ケリーの顔面を殴る。そうしてケリーが怯んだ瞬間…その手がケリーの顔面を掴み部屋の外に連れ出そうと引きずり始める。


「うわぁぁぁあ!!助けて!助けてくれジョン!殺される!」


「ケリー!ケリィィイイイ!!」


助けようとこちらも手を伸ばしたさ、しかし既に遅く…ケリーは悲鳴をあげながら扉の向こうに連れ去られ…。個室にはジョン一人になった。


扉は閉じられ、密室となった空間に響き渡るのは。


『うわぁぁぁあ!!!やだぁぁああ!!!助けて!誰か助け────』


「ケリー…」


ケリーの断末魔。数度銃を発砲する音が聞こえたが…そこでケリーの声は途切れた。ケリーは…やられたんだ。


「ぐっ!殺されてたまるか!殺されて!たまるか!」


次は俺だ、死んでたまるか!そう叫ぶジョンは扉に鍵をかけ、机や棚を扉の前に引きずりバリケードを作る。この扉は絶対に開けない…開けたら殺される!


「はぁ…はぁ、ははは…ザマァ見ろ怪物」


壁にもたれかかる、扉はここの一つしかない…ここを塞げば奴め入ってこれない。


大丈夫…俺は大丈夫、そう譫言のように呟きジョンが己の武器である銃を抱きしめ、その場に座り込んだ。



次の瞬間。


「え?」


壁が、崩れ穴が出来た。ゴリゴリと音を立てて腕が岩の壁を砕きながら向こう側から血塗られた腕が伸びて…ジョンの頭を掴む。

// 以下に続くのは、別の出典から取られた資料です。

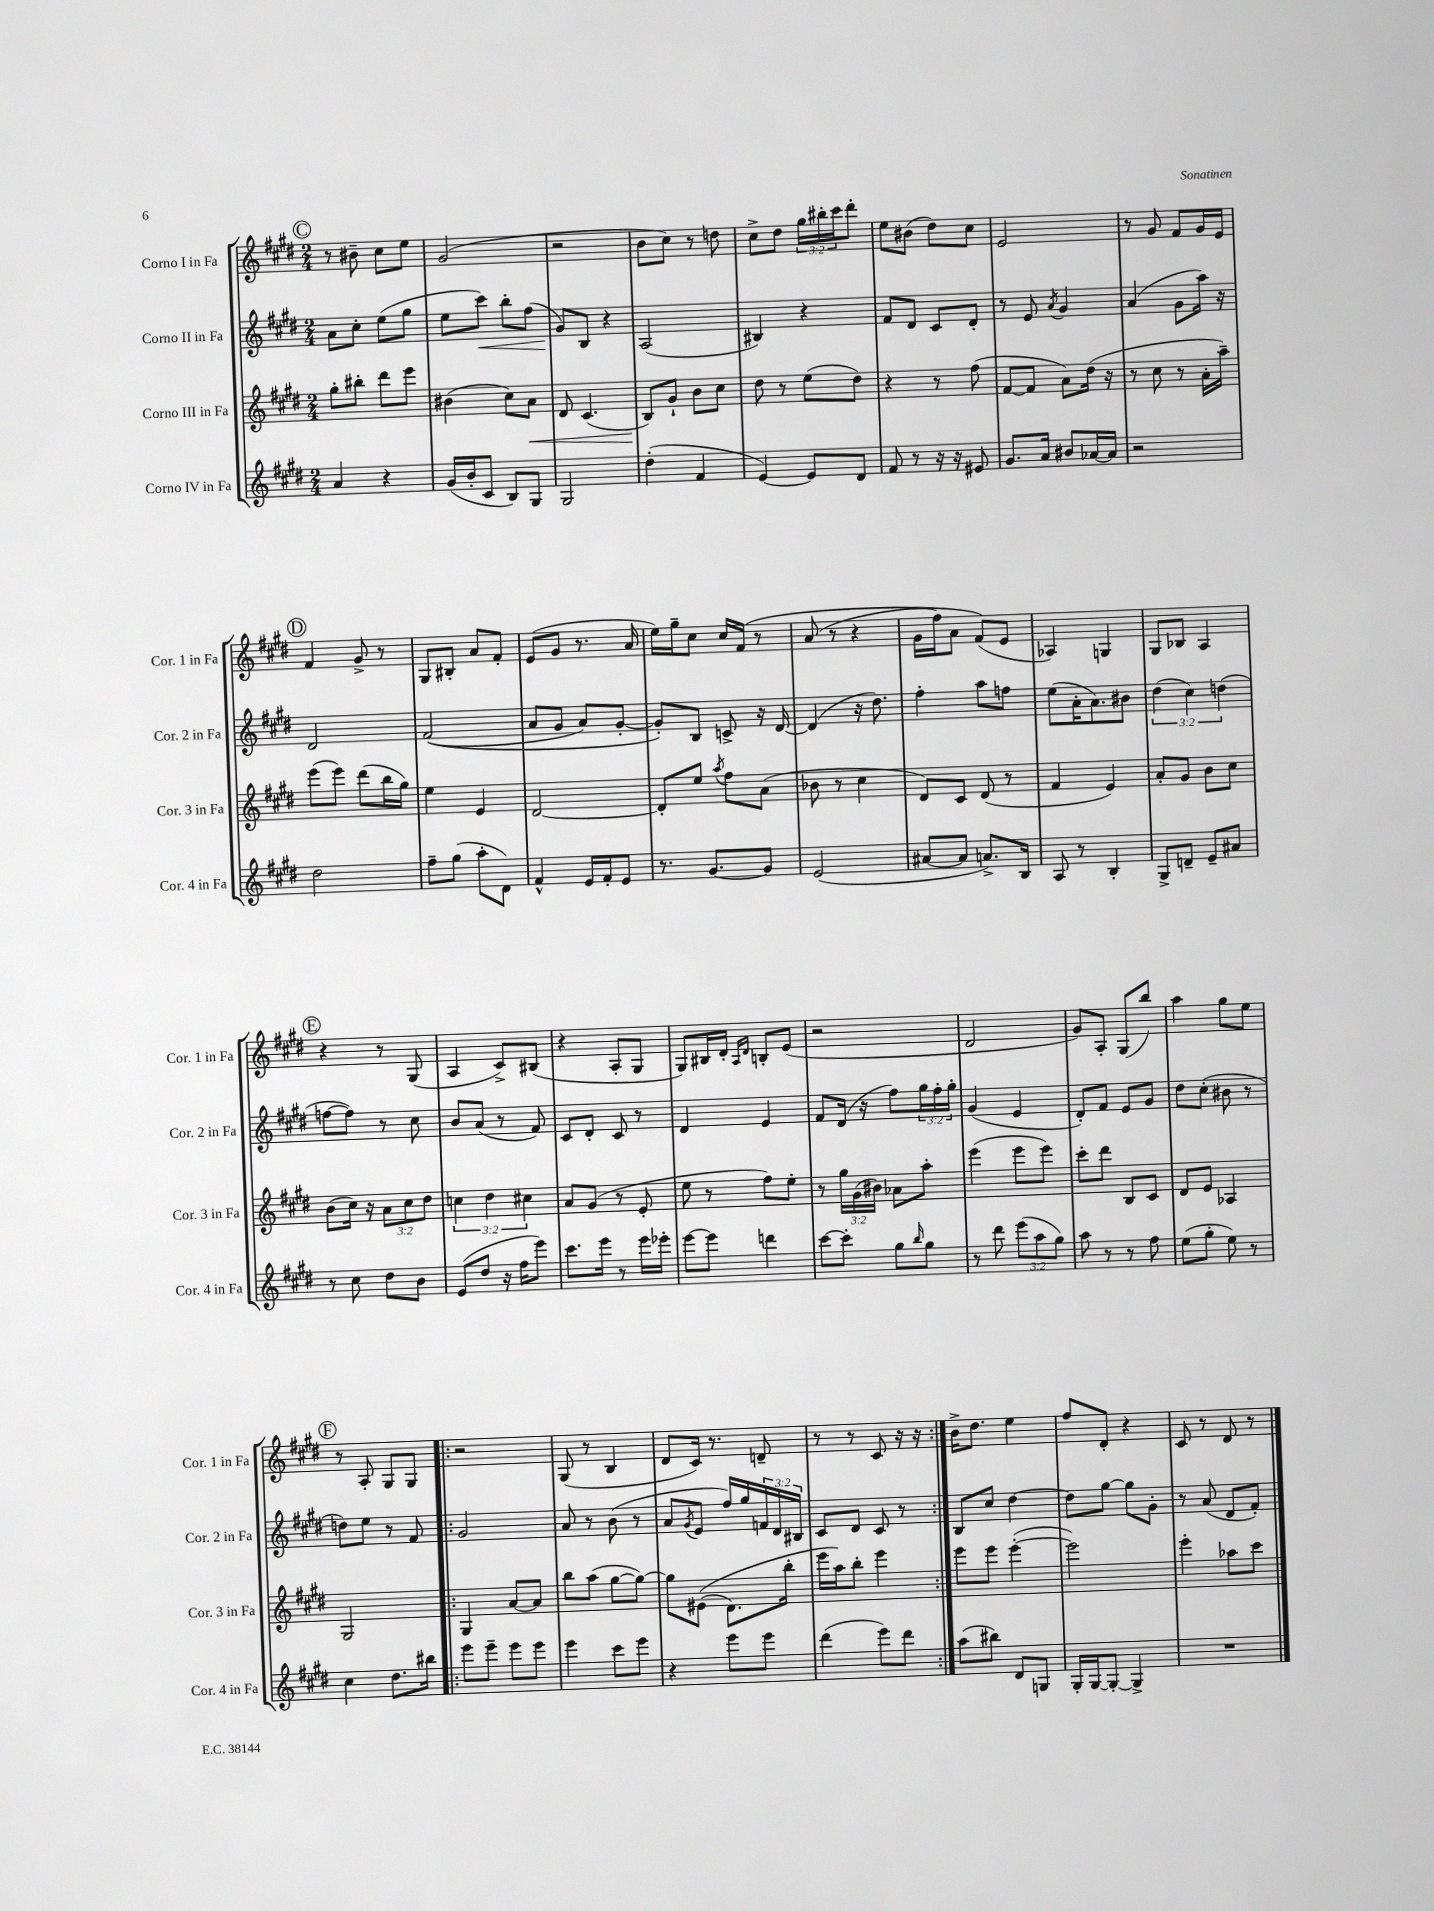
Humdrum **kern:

**kern	**kern	**dynam	**kern	**dynam	**kern
*part4	*part3	*part3	*part2	*part2	*part1
*staff4	*staff3	*staff3	*staff2	*staff2	*staff1
*I"Corno IV in Fa	*I"Corno III in Fa	*	*I"Corno II in Fa	*	*I"Corno I in Fa
*I'Cor. 4 in Fa	*I'Cor. 3 in Fa	*	*I'Cor. 2 in Fa	*	*I'Cor. 1 in Fa
*clefG2	*clefG2	*	*clefG2	*	*clefG2
*k[f#c#g#d#]	*k[f#c#g#d#]	*	*k[f#c#g#d#]	*	*k[f#c#g#d#]
*M2/4	*M2/4	*	*M2/4	*	*M2/4
!!LO:REH:place=s1:t=C
=21	=21	=21	=21	=21	=21
4a/	8gg#'\L	.	8a\L	.	8r
.	8bb#X'\J	.	8cc#'\J	.	8b#X~\
4r	8ddd#\L	.	(8ee\L	.	8cc#\L
.	8eee\J	.	8gg#\J	.	8ee\J
=22	=22	=22	=22	=22	=22
(16g#/LL	(4b#X\	.	8ee\L	.	(2g#/
16b'/J	.	.	.	.	.
!	!	!	!	!LO:HP:b	!
8c#/J	.	.	8ccc#\J)	<	.
8B/L)	8cc#\L)	.	8bb'\L	.	.
!	!	!LO:HP:b	!	!	!
8G#/J	8a\J	<	(8ff#\J	.	.
=23	=23	=23	=23	=23	=23
2G#/	8d#/	.	8g#/L)	.	2r
.	(4.c#/	.	8B/J	[	.
.	.	.	4r	.	.
=24	=24	=24	=24	=24	=24
(4dd#'\	8B/L)	.	(2A/	.	8b\L
.	8g#`/J	[	.	.	8cc#\J)
4f#/	8b\L	.	.	.	8r
.	8cc#\J	.	.	.	8ddn\
=25	=25	=25	=25	=25	=25
[4e/)	8dd#\	.	4B#X/)	.	8cc#^\L
.	8r	.	.	.	8dd#\J
8e/L]	(8ee\L	.	4r	.	24gg#\LL
.	.	.	.	.	24bb#X'\
.	.	.	.	.	24ccc#\J
8d#/J	8dd#\J)	.	.	.	8ddd#'\J
=26	=26	=26	=26	=26	=26
8f#/	4r	.	8f#/L	.	8ee\L
8r	.	.	8d#/J	.	(8b#X\J
16r	8r	.	8c#/L	.	8dd#\L)
16r	.	.	.	.	.
8e#X/	(8ff#\	.	8d#'/J	.	8cc#\J
=27	=27	=27	=27	=27	=27
8.g#/L	[8f#/L	.	8r	.	2e/
.	8f#/J]	.	8e/	.	.
16a/Jk	.	.	.	.	.
.	.	.	8qa/	.	.
8b#X/L	8a\L)	.	4g#/	.	.
[16a-X/L	(16dd#\Jk	.	.	.	.
16a-/JJ]	16r	.	.	.	.
=28	=28	=28	=28	=28	=28
2r	8r	.	(4a/	.	8r
.	8cc#\	.	.	.	8g#/
.	8r	.	8g#\L	.	8f#/L
.	16a'\LL	.	16aa\Jk)	.	16g#/L
.	16aa~\JJ)	.	16r	.	16e/JJ
!!LO:LB:g=z
!!LO:REH:place=s1:t=D
=29	=29	=29	=29	=29	=29
2dd#\	(8eee\L	.	2d#/	.	4f#/
.	8eee\J)	.	.	.	.
.	(8ddd#\L	.	.	.	8g#^/
.	16bb\L	.	.	.	8r
.	16gg#\JJ)	.	.	.	.
=30	=30	=30	=30	=30	=30
8ff#~\L	4ee\	.	((2f#/	.	8G#/L
(8gg#\J	.	.	.	.	8B#X'/J
8aa'\L	4e/	.	.	.	8a/L
8d#\J)	.	.	.	.	8f#'/J
=31	=31	=31	=31	=31	=31
4f#^^/	[2d#/	.	8a/L	.	(8e/L
.	.	.	8g#/J	.	8g#/J
16e/LL	.	.	8a/L)	.	8.r
16f#'/J	.	.	.	.	.
8e/J	.	.	[8g#'/J	.	.
.	.	.	.	.	16a/
=32	=32	=32	=32	=32	=32
8.r	8d#'/L]	.	8g#'/L])	.	16ee\LL)
.	.	.	.	.	16gg#~\J
.	8ee/J	.	8B/J	.	8cc#\J
[8.g#/L	.	.	.	.	.
.	8qaa/	.	.	.	.
.	8ff#\L	.	8cn^/	.	16cc#/LL
.	.	.	.	.	(16f#/JJ
8g#/J]	(8a\J	.	16r	.	8r
.	.	.	[16d#/	.	.
=33	=33	=33	=33	=33	=33
(2e/	8b-X\	.	(4d#/]	.	(8a/
.	8r	.	.	.	8r
.	4cc#\	.	16r	.	4r
.	.	.	8.dd#\)	.	.
=34	=34	=34	=34	=34	=34
[8a#X/L	8d#/L)	.	4ff#'\	.	16g#\LL
.	.	.	.	.	16ff#\J)
8a#/J]	8c#/J	.	.	.	8a\J
8.an^/L)	(8d#/	.	8aa\L	.	(8f#/L)
.	8r	.	8ffn\J	.	8e/J
16B/Jk	.	.	.	.	.
=35	=35	=35	=35	=35	=35
8A/	4f#/	.	(8ee\L	.	4A-X/)
8r	.	.	16a'\K	.	.
.	.	.	8.a\)	.	.
4B'/	4e/)	.	.	.	4Gn/
.	.	.	8b#X\J	.	.
=36	=36	=36	=36	=36	=36
8G#^/L	8a'/L	.	(6dd#\	.	8G#/L
8dn~/J	8g#/J	.	.	.	8B-X/J
.	.	.	6cc#\)	.	.
8e~/L	8b\L	.	.	.	4A/
.	.	.	(6ddn\	.	.
8a#X/J	8cc#\J	.	.	.	.
!!LO:LB:g=z
!!LO:REH:place=s1:t=E
=37	=37	=37	=37	=37	=37
8r	(8b\L	.	[8ffn\L	.	4r
8cc#\	16cc#\Jk)	.	8ff\J])	.	.
.	16r	.	.	.	.
8dd#\L	12a\L	.	8r	.	8r
.	12cc#\	.	.	.	.
8b\J	.	.	8cc#\	.	(8G#/
.	12dd#\J	.	.	.	.
=38	=38	=38	=38	=38	=38
(8e/L	6ccn\	.	8b/L	.	4A/
8dd#/J	.	.	(8a/J	.	.
.	6dd#\	.	.	.	.
16r	.	.	8r	.	8c#^/L)
16ff#\KL	.	.	.	.	.
.	6cc#X\	.	.	.	.
8eee\J)	.	.	8f#/)	.	(8B#X/J
=39	=39	=39	=39	=39	=39
8.ccc#\L	8a/L	.	8c#/L	.	4r
.	(8g#/J	.	8d#'/J	.	.
16eee\Jk	.	.	.	.	.
8r	8r	.	8c#/	.	8A'/L
16eee\LL	8e'/	.	8r	.	8G#/J
16eee-X'\JJ	.	.	.	.	.
=40	=40	=40	=40	=40	=40
[8eee\L	8ee\	.	4d#/	.	8G#/L)
8eee\J]	8r	.	.	.	16B#X/L
.	.	.	.	.	16d#'/JJ
.	.	.	.	.	16qqA/LL
.	.	.	.	.	16qqd#/JJ
4dddn\	8ff#\L)	.	4e/	.	8Bn'/L
.	8ee'\J	.	.	.	(8e/J
=41	=41	=41	=41	=41	=41
[8ccc#\L	8r	.	8f#/L	.	2r
8ccc#'\J]	24gg#\LL	.	(16d#/Jk	.	.
.	(24g#\	.	.	.	.
.	.	.	16r	.	.
.	24b#X\JJ)	.	.	.	.
8gg#\L	8a-X\L	.	8ff#\L)	.	.
16qqbb/	.	.	.	.	.
8gg#\J	8aa'\J	.	24gg#\L	.	.
.	.	.	24ff#'\	.	.
.	.	.	24gg#'\JJ	.	.
=42	=42	=42	=42	=42	=42
8r	(4eee\	.	(4g#/	.	2d#/
8ddd#\	.	.	.	.	.
(12eee\L	8eee\L	.	4e/	.	.
12aa\	.	.	.	.	.
.	8eee\J)	.	.	.	.
12gg#\J)	.	.	.	.	.
=43	=43	=43	=43	=43	=43
8aa\	8ccc#'\L	.	8d#'/L)	.	8g#/L)
8r	8ddd#\J	.	8f#/J	.	8A'/J
8r	8B/L	.	8e/L	.	(8G#/L
8ff#\	8c#/J	.	8g#/J	.	8bb/J)
=44	=44	=44	=44	=44	=44
(8ee\L	8d#/L	.	8dd#\L	.	4aa\
8gg#'\J	8e/J	.	(8cc#'\J	.	.
8ee\)	4A-X/	.	8b#X\	.	8gg#\L
8r	.	.	8r	.	8ee\J
!!LO:LB:g=z
!!LO:REH:place=s1:t=F
=45	=45	=45	=45	=45	=45
4cc#\	2G#/	.	8ddn\L)	.	8r
.	.	.	8ee\J	.	8A'/
8.dd#\L	.	.	8r	.	8G#/L
.	.	.	8f#/	.	8G#/J
16bb#X\Jk	.	.	.	.	.
=46!|:	=46!|:	=46!|:	=46!|:	=46!|:	=46!|:
8eee\L	4G#/	.	2g#/	.	2r
8eee~\J	.	.	.	.	.
8eee\L	[8a/L	.	.	.	.
8eee\J	8a/J]	.	.	.	.
=47	=47	=47	=47	=47	=47
4eee\	8bb\L	.	8a/	.	(8G#/
.	(8aa\J	.	8r	.	8r
8ccc#\L	[8gg#\L	.	(8b\	.	4B/
8eee\J	8gg#\J_)	.	8r	.	.
=48	=48	=48	=48	=48	=48
4r	8gg#\L]	.	8a/L	.	8d#/L
.	.	.	8qg#/	.	.
.	((8e#X\J	.	8e/J	.	16c#/Jk)
.	.	.	.	.	8.r
8eee\L	8.d#\L)	.	16ff#/LL)	.	.
.	.	.	16gg#/	.	.
8eee\J	.	.	24fn/	.	8dn~/
.	.	.	24d#/	.	.
.	16bb'\Jk	.	.	.	.
.	.	.	24B#X/JJ	.	.
=49	=49	=49	=49	=49	=49
(4ddd#\	16eee\LL	.	8c#/L	.	8r
.	16aa\J)	.	.	.	.
.	8bb'\J	.	8d#/J	.	8r
8eee\L)	4eee\	.	8c#/	.	8c#/
8ddd#\J	.	.	8r	.	16r
.	.	.	.	.	16r
=50:|!	=50:|!	=50:|!	=50:|!	=50:|!	=50:|!
(8aa\L	8eee\L	.	8B/L	.	16b^\KL
.	.	.	.	.	8.dd#\J
8bb#X\J)	8eee\J	.	8cc#/J	.	.
8d#/L	([4eee'\	.	[4dd#\	.	4ee\
8Gn/J	.	.	.	.	.
=51	=51	=51	=51	=51	=51
16G#'/LL	2eee\])	.	8dd#\L]	.	8ff#/L
[16G#/J	.	.	.	.	.
8G#'/J_	.	.	[8gg#\J	.	8d#'/J
4G#^/]	.	.	8gg#\L]	.	4r
.	.	.	8g#'\J	.	.
=52	=52	=52	=52	=52	=52
2r	4eee'\	.	8r	.	8c#/
.	.	.	(8a/	.	8r
.	8aa-X\L	.	8d#/L	.	8d#/
.	8ccc#\J	.	8f#'/J)	.	8r
==	==	==	==	==	==
*-	*-	*-	*-	*-	*-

「うぉぉぉおお!?!?!?やめろ!やめてくれぇぇぇ!!」


そのままジョンの頭を掴み上げ、腕が開けた小さな穴の中に引きずり込んでいく。パニックになったジョンの抵抗を物ともせず仲間の血で汚れた腕は、まるでジョンを食べるかのように穴の中に引きずり込み…そして。


『ぎゃぁぁあああああああああ!!!』


悲鳴木霊する無人の密室。ジョンの悲鳴は…城中に響き渡るのであった。




「もう大丈夫ですよ、みんな」


部屋の外でジョンを殴りまくり気絶させた怪物は…否、エリスは部屋の中で隠れていた子供達に向けて微笑みかける。


「もう、怖い人たちいない?」


「助けてくれるの?お姉ちゃん」


「安心…?」


顔を出す子供達、そこに広がるのはボコボコに叩きのめされた無数の構成員と…返り血を浴びて微笑むエリスの姿。


たった一人で数十人の構成員をぶちのめしたエリスは、ニッコリと微笑み。


「はい、もうすぐ外に出れますからね!」


グッ!と親指を立てる。悪魔の見えざる手の崩壊は…近い。